Saved entries:
****************************************

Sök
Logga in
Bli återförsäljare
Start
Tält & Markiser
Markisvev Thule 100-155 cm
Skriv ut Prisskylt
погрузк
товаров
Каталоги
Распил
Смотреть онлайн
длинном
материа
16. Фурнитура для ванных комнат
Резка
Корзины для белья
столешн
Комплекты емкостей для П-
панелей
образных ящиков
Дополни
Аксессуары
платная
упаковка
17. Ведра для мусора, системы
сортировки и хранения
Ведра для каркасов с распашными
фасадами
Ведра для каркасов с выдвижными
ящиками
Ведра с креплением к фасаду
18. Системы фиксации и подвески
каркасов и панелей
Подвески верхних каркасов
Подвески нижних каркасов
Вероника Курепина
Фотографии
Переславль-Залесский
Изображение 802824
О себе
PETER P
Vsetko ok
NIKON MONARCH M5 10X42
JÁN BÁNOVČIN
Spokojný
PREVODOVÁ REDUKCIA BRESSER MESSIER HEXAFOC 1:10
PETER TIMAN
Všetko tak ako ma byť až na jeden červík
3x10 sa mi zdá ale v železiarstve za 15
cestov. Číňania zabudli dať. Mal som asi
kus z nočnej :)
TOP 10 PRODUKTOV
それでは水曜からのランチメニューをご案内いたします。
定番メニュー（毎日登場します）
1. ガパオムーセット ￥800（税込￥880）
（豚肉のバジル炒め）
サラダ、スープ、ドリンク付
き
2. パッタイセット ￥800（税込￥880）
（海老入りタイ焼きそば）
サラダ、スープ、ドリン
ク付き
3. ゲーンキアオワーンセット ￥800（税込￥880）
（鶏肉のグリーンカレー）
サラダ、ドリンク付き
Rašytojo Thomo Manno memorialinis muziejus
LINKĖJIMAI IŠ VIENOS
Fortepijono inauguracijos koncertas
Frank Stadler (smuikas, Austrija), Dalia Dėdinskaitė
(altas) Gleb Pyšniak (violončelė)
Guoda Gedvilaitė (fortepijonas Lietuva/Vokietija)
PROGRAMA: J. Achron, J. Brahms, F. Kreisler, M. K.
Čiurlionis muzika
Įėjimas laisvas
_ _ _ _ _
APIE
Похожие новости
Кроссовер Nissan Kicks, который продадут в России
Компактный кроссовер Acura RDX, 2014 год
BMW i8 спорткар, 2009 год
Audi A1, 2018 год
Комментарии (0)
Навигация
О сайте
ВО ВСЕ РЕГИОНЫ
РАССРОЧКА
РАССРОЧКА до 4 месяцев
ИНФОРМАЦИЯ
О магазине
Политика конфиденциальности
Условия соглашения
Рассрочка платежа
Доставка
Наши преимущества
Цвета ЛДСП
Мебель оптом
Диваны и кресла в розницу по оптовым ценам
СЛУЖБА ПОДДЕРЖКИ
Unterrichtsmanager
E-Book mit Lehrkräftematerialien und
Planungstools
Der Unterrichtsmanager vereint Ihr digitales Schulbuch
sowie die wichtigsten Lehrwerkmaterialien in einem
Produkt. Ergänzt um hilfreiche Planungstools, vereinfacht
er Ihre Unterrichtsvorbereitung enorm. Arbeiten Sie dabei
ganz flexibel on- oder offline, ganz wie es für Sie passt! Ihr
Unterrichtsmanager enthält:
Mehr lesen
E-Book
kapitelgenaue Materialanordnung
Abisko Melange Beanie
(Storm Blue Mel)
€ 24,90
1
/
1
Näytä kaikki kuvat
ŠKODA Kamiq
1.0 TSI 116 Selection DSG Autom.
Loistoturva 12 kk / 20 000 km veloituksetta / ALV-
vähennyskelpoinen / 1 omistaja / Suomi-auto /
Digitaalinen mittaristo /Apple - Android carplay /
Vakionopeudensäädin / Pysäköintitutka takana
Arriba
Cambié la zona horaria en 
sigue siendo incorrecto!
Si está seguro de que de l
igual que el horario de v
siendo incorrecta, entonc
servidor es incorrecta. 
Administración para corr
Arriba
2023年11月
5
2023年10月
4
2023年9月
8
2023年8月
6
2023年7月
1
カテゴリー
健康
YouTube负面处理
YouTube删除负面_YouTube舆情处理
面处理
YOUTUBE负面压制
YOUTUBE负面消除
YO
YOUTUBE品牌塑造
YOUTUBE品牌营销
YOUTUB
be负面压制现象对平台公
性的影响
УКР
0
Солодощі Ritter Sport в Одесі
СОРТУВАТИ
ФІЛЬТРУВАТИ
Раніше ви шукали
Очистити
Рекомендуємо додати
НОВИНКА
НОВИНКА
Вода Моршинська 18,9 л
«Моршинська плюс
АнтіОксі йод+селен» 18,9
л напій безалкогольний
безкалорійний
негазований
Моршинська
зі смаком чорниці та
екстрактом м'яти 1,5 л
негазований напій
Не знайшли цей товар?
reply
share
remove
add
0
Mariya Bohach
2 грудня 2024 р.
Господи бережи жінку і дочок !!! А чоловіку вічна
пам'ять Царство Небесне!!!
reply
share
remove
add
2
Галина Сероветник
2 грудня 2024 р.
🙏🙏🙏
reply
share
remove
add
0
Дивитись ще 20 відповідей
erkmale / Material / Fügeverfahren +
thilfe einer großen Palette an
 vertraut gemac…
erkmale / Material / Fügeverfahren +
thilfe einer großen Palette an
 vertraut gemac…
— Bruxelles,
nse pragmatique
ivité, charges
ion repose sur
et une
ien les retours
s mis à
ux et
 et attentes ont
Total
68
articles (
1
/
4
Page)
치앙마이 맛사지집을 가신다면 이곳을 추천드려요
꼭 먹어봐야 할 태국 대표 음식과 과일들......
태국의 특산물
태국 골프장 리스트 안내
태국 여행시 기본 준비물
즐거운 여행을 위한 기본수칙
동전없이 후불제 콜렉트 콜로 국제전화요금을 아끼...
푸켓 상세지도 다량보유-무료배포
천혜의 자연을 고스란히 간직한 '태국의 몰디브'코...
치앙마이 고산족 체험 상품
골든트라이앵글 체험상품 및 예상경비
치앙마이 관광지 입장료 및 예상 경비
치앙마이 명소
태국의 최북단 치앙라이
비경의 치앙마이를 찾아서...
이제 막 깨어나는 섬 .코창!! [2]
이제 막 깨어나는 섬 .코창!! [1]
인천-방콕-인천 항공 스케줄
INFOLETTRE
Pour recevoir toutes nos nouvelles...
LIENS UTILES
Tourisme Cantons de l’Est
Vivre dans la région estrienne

****************************************

Exercise directions – Set all the data down again, exactly as it reads above.

Task response –
Sök
Logga in
Bli återförsäljare
Start
Tält & Markiser
Markisvev Thule 100-155 cm
Skriv ut Prisskylt
погрузк
товаров
Каталоги
Распил
Смотреть онлайн
длинном
материа
16. Фурнитура для ванных комнат
Резка
Корзины для белья
столешн
Комплекты емкостей для П-
панелей
образных ящиков
Дополни
Аксессуары
платная
упаковка
17. Ведра для мусора, системы
сортировки и хранения
Ведра для каркасов с распашными
фасадами
Ведра для каркасов с выдвижными
ящиками
Ведра с креплением к фасаду
18. Системы фиксации и подвески
каркасов и панелей
Подвески верхних каркасов
Подвески нижних каркасов
Вероника Курепина
Фотографии
Переславль-Залесский
Изображение 802824
О себе
PETER P
Vsetko ok
NIKON MONARCH M5 10X42
JÁN BÁNOVČIN
Spokojný
PREVODOVÁ REDUKCIA BRESSER MESSIER HEXAFOC 1:10
PETER TIMAN
Všetko tak ako ma byť až na jeden červík
3x10 sa mi zdá ale v železiarstve za 15
cestov. Číňania zabudli dať. Mal som asi
kus z nočnej :)
TOP 10 PRODUKTOV
それでは水曜からのランチメニューをご案内いたします。
定番メニュー（毎日登場します）
1. ガパオムーセット ￥800（税込￥880）
（豚肉のバジル炒め）
サラダ、スープ、ドリンク付
き
2. パッタイセット ￥800（税込￥880）
（海老入りタイ焼きそば）
サラダ、スープ、ドリン
ク付き
3. ゲーンキアオワーンセット ￥800（税込￥880）
（鶏肉のグリーンカレー）
サラダ、ドリンク付き
Rašytojo Thomo Manno memorialinis muziejus
LINKĖJIMAI IŠ VIENOS
Fortepijono inauguracijos koncertas
Frank Stadler (smuikas, Austrija), Dalia Dėdinskaitė
(altas) Gleb Pyšniak (violončelė)
Guoda Gedvilaitė (fortepijonas Lietuva/Vokietija)
PROGRAMA: J. Achron, J. Brahms, F. Kreisler, M. K.
Čiurlionis muzika
Įėjimas laisvas
_ _ _ _ _
APIE
Похожие новости
Кроссовер Nissan Kicks, который продадут в России
Компактный кроссовер Acura RDX, 2014 год
BMW i8 спорткар, 2009 год
Audi A1, 2018 год
Комментарии (0)
Навигация
О сайте
ВО ВСЕ РЕГИОНЫ
РАССРОЧКА
РАССРОЧКА до 4 месяцев
ИНФОРМАЦИЯ
О магазине
Политика конфиденциальности
Условия соглашения
Рассрочка платежа
Доставка
Наши преимущества
Цвета ЛДСП
Мебель оптом
Диваны и кресла в розницу по оптовым ценам
СЛУЖБА ПОДДЕРЖКИ
Unterrichtsmanager
E-Book mit Lehrkräftematerialien und
Planungstools
Der Unterrichtsmanager vereint Ihr digitales Schulbuch
sowie die wichtigsten Lehrwerkmaterialien in einem
Produkt. Ergänzt um hilfreiche Planungstools, vereinfacht
er Ihre Unterrichtsvorbereitung enorm. Arbeiten Sie dabei
ganz flexibel on- oder offline, ganz wie es für Sie passt! Ihr
Unterrichtsmanager enthält:
Mehr lesen
E-Book
kapitelgenaue Materialanordnung
Abisko Melange Beanie
(Storm Blue Mel)
€ 24,90
1
/
1
Näytä kaikki kuvat
ŠKODA Kamiq
1.0 TSI 116 Selection DSG Autom.
Loistoturva 12 kk / 20 000 km veloituksetta / ALV-
vähennyskelpoinen / 1 omistaja / Suomi-auto /
Digitaalinen mittaristo /Apple - Android carplay /
Vakionopeudensäädin / Pysäköintitutka takana
Arriba
Cambié la zona horaria en 
sigue siendo incorrecto!
Si está seguro de que de l
igual que el horario de v
siendo incorrecta, entonc
servidor es incorrecta. 
Administración para corr
Arriba
2023年11月
5
2023年10月
4
2023年9月
8
2023年8月
6
2023年7月
1
カテゴリー
健康
YouTube负面处理
YouTube删除负面_YouTube舆情处理
面处理
YOUTUBE负面压制
YOUTUBE负面消除
YO
YOUTUBE品牌塑造
YOUTUBE品牌营销
YOUTUB
be负面压制现象对平台公
性的影响
УКР
0
Солодощі Ritter Sport в Одесі
СОРТУВАТИ
ФІЛЬТРУВАТИ
Раніше ви шукали
Очистити
Рекомендуємо додати
НОВИНКА
НОВИНКА
Вода Моршинська 18,9 л
«Моршинська плюс
АнтіОксі йод+селен» 18,9
л напій безалкогольний
безкалорійний
негазований
Моршинська
зі смаком чорниці та
екстрактом м'яти 1,5 л
негазований напій
Не знайшли цей товар?
reply
share
remove
add
0
Mariya Bohach
2 грудня 2024 р.
Господи бережи жінку і дочок !!! А чоловіку вічна
пам'ять Царство Небесне!!!
reply
share
remove
add
2
Галина Сероветник
2 грудня 2024 р.
🙏🙏🙏
reply
share
remove
add
0
Дивитись ще 20 відповідей
erkmale / Material / Fügeverfahren +
thilfe einer großen Palette an
 vertraut gemac…
erkmale / Material / Fügeverfahren +
thilfe einer großen Palette an
 vertraut gemac…
— Bruxelles,
nse pragmatique
ivité, charges
ion repose sur
et une
ien les retours
s mis à
ux et
 et attentes ont
Total
68
articles (
1
/
4
Page)
치앙마이 맛사지집을 가신다면 이곳을 추천드려요
꼭 먹어봐야 할 태국 대표 음식과 과일들......
태국의 특산물
태국 골프장 리스트 안내
태국 여행시 기본 준비물
즐거운 여행을 위한 기본수칙
동전없이 후불제 콜렉트 콜로 국제전화요금을 아끼...
푸켓 상세지도 다량보유-무료배포
천혜의 자연을 고스란히 간직한 '태국의 몰디브'코...
치앙마이 고산족 체험 상품
골든트라이앵글 체험상품 및 예상경비
치앙마이 관광지 입장료 및 예상 경비
치앙마이 명소
태국의 최북단 치앙라이
비경의 치앙마이를 찾아서...
이제 막 깨어나는 섬 .코창!! [2]
이제 막 깨어나는 섬 .코창!! [1]
인천-방콕-인천 항공 스케줄
INFOLETTRE
Pour recevoir toutes nos nouvelles...
LIENS UTILES
Tourisme Cantons de l’Est
Vivre dans la région estrienne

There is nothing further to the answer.